── Data to use
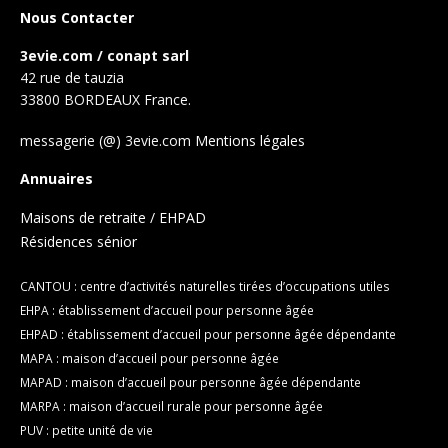
Nous Contacter
3evie.com / conapt sarl
42 rue de tauzia
33800 BORDEAUX France.
messagerie (@) 3evie.com
Mentions légales
Annuaires
Maisons de retraite / EHPAD
Résidences sénior
CANTOU : centre d’activités naturelles tirées d’occupations utiles
EHPA : établissement d’accueil pour personne âgée
EHPAD : établissement d’accueil pour personne âgée dépendante
MAPA : maison d’accueil pour personne âgée
MAPAD : maison d’accueil pour personne âgée dépendante
MARPA : maison d’accueil rurale pour personne âgée
PUV : petite unité de vie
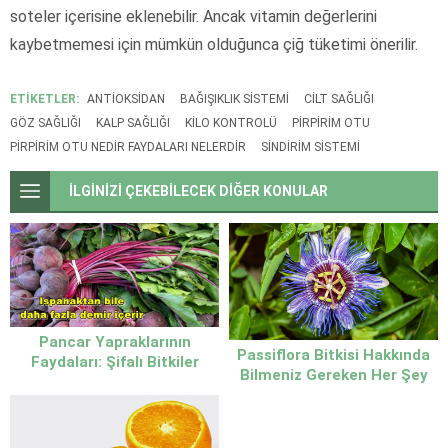
soteler içerisine eklenebilir. Ancak vitamin değerlerini
kaybetmemesi için mümkün olduğunca çiğ tüketimi önerilir.
ETİKETLER:
ANTIOKSIDAN
BAĞIŞIKLIK SISTEMI
CILT SAĞLIĞI
GÖZ SAĞLIĞI
KALP SAĞLIĞI
KILO KONTROLÜ
PIRPIRIM OTU
PIRPIRIM OTU NEDIR FAYDALARI NELERDIR
SINDIRIM SISTEMI
İLGİNİZİ ÇEKEBİLECEK DİĞER KONULAR
Pancar Yapraklarının
Passiflora Bitkisi Hakkında
Faydaları: Şifalı Bitkiler
Bilmeniz Gereken Her Şey
Arasında Gizli Bir Hazine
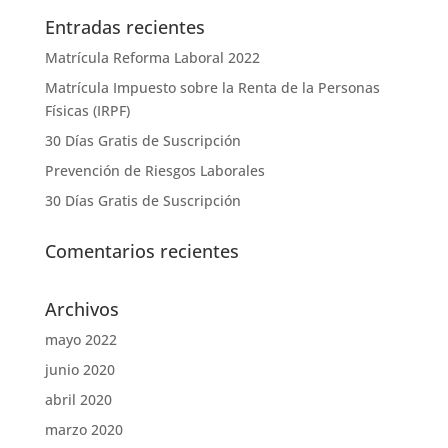
Entradas recientes
Matrícula Reforma Laboral 2022
Matrícula Impuesto sobre la Renta de la Personas
Físicas (IRPF)
30 Días Gratis de Suscripción
Prevención de Riesgos Laborales
30 Días Gratis de Suscripción
Comentarios recientes
Archivos
mayo 2022
junio 2020
abril 2020
marzo 2020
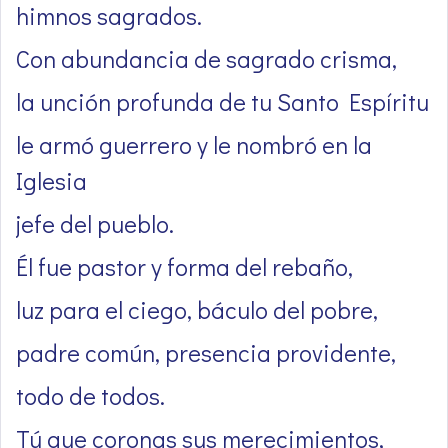
himnos sagrados.
Con abundancia de sagrado crisma,
la unción profunda de tu Santo Espíritu
le armó guerrero y le nombró en la
Iglesia
jefe del pueblo.
Él fue pastor y forma del rebaño,
luz para el ciego, báculo del pobre,
padre común, presencia providente,
todo de todos.
Tú que coronas sus merecimientos,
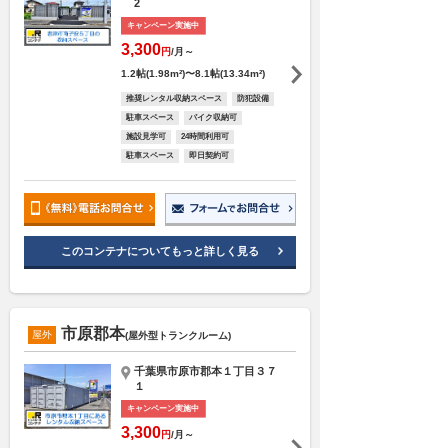
2
キャンペーン実施中
3,300
円
/月～
1.2帖(1.98m²)〜8.1帖(13.34m²)
推奨レンタル収納スペース
防犯設備
駐車スペース
バイク収納可
施設見学可
24時間利用可
駐車スペース
即日契約可
このコンテナについてもっと詳しく見る
市原郡本
屋外
(屋外型トランクルーム)
千葉県市原市郡本１丁目３７
１
キャンペーン実施中
3,300
円
/月～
────
Exercise details:
Of the entries above, transcribe exactly those lines that fall between the line containing "ANTIOKSIDAN" and the line containing "Bilmeniz Gereken Her Şey", together with those two lines.

Completed exercise:
ANTIOKSIDAN
BAĞIŞIKLIK SISTEMI
CILT SAĞLIĞI
GÖZ SAĞLIĞI
KALP SAĞLIĞI
KILO KONTROLÜ
PIRPIRIM OTU
PIRPIRIM OTU NEDIR FAYDALARI NELERDIR
SINDIRIM SISTEMI
İLGİNİZİ ÇEKEBİLECEK DİĞER KONULAR
Pancar Yapraklarının
Passiflora Bitkisi Hakkında
Faydaları: Şifalı Bitkiler
Bilmeniz Gereken Her Şey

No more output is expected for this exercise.